The first step must be to disaggregate formally the auditing standards applicable to larger public listed entities, and, say, a family owned chain of three restaurants. The difference is not just quantitative: it is qualitative and it is forcing auditors to shoehorn inappropriate concepts and misrepresent reality on reach and every small audit file.


One interesting concept is that of joint auditors. None are so performatively prim and proper as an accountant reviewing the work of another. I would tweak this concept slightly. It seems to me to make sense for one of the accountants to be the accountant - responsible for the financial reporting, and for greasing the wheels between the actual auditor and the client. This accountant would be bound by norms of professional behaviour but would make no pretense of independence. They would be management's advisors and be would be typically be engaged to assist on tax as well. The other would be the auditor, appointed at random from a regional pool, and very much not management's hired gun.

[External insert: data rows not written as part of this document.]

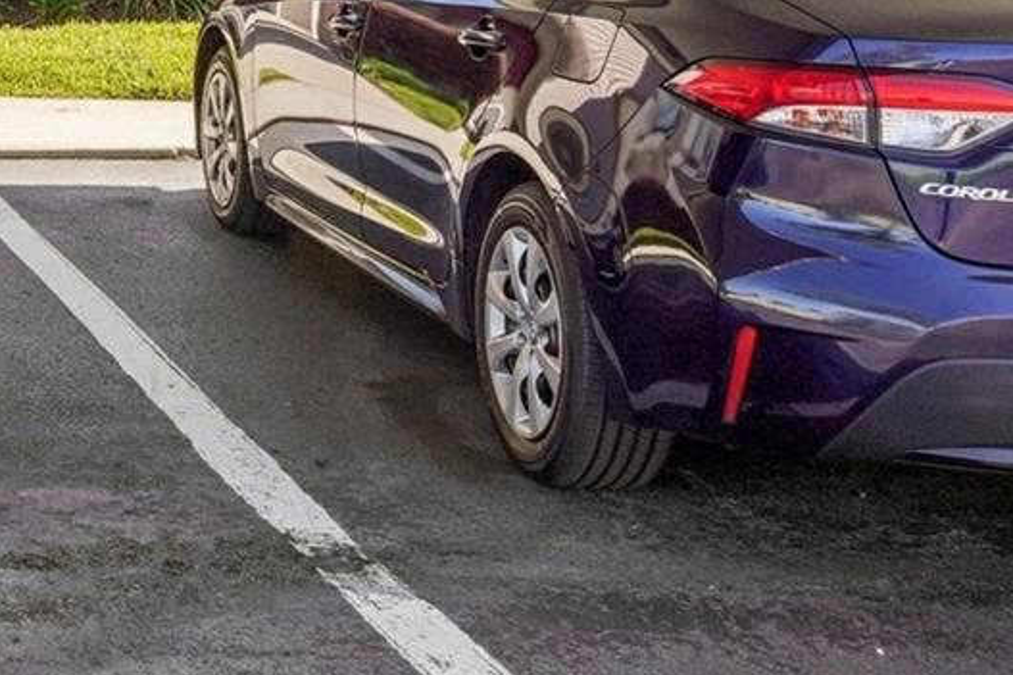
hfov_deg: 21.2
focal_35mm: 82
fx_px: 2307
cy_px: -100
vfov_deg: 16.1
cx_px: -479
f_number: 8
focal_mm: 18
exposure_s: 1/90
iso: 100
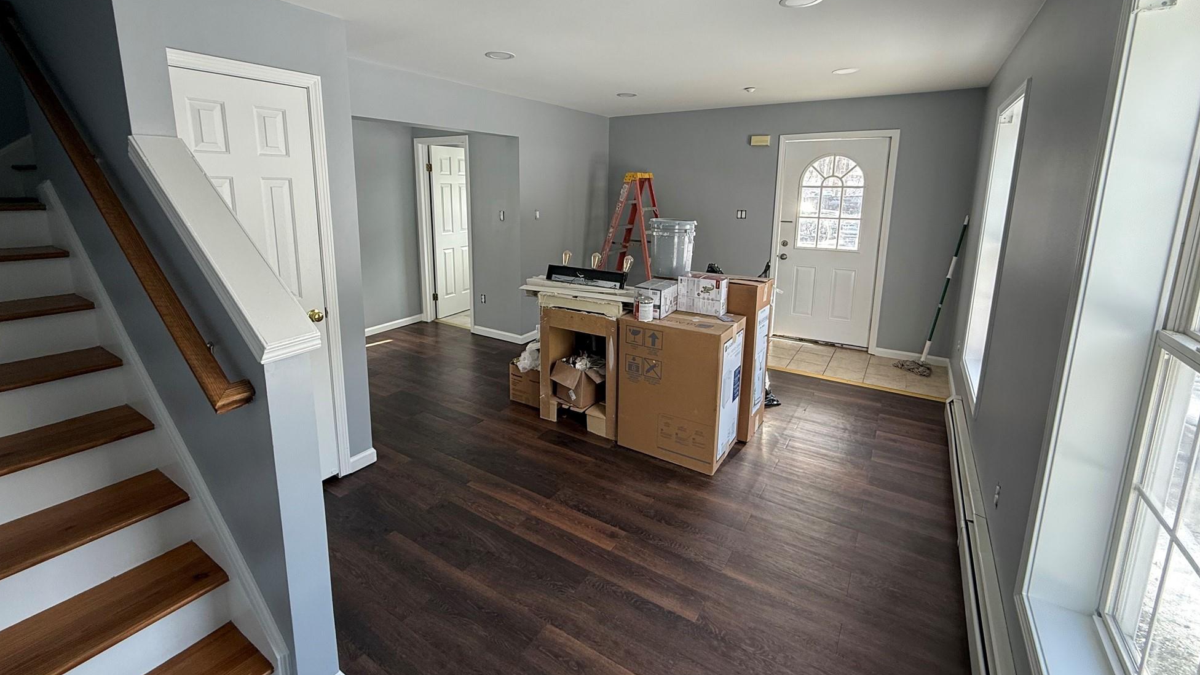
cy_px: 277
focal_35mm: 16
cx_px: 585
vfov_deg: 66.6
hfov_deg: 99.4
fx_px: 509
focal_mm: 2.22
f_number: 2.2
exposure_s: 1/99
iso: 100
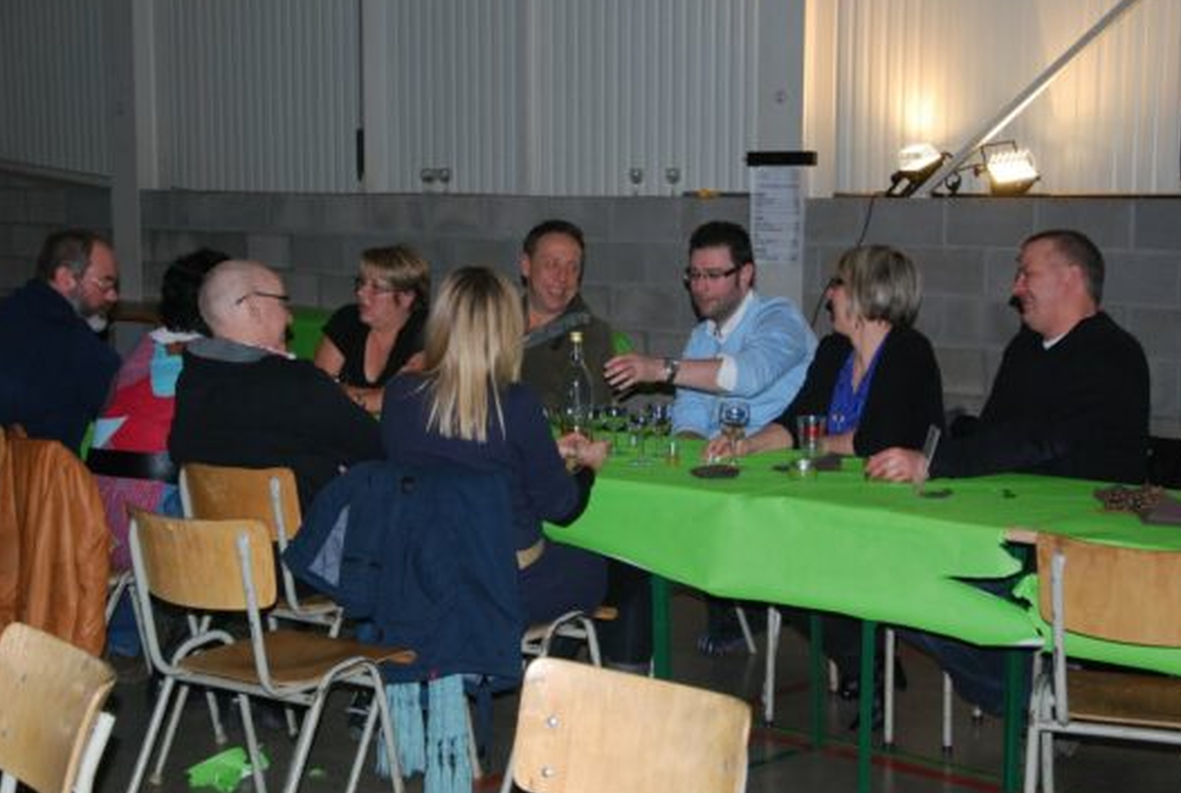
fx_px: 2137
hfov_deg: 30.9
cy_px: 389
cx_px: 557
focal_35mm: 65
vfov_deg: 21.0
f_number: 4.5
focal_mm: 38
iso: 500
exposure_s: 1/60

The audit report should be less formulaic and less devoted to defensive drivel about how pretty much of everything is management's fault. I propose a detailed factual account of what procedures were carried out and what the results were. No airy fairy conclusions on truth and fairness.


Finally the vexed issue of costs. What incentive would an auditor appointed at random have to keep costs down? I would look at a fixed cost per procedure carried out (£20 for invoice inspected, £150 for bank confirmations, £750 for attending stock takes?) and a dispute mechanism in case the need for procedures is disputed.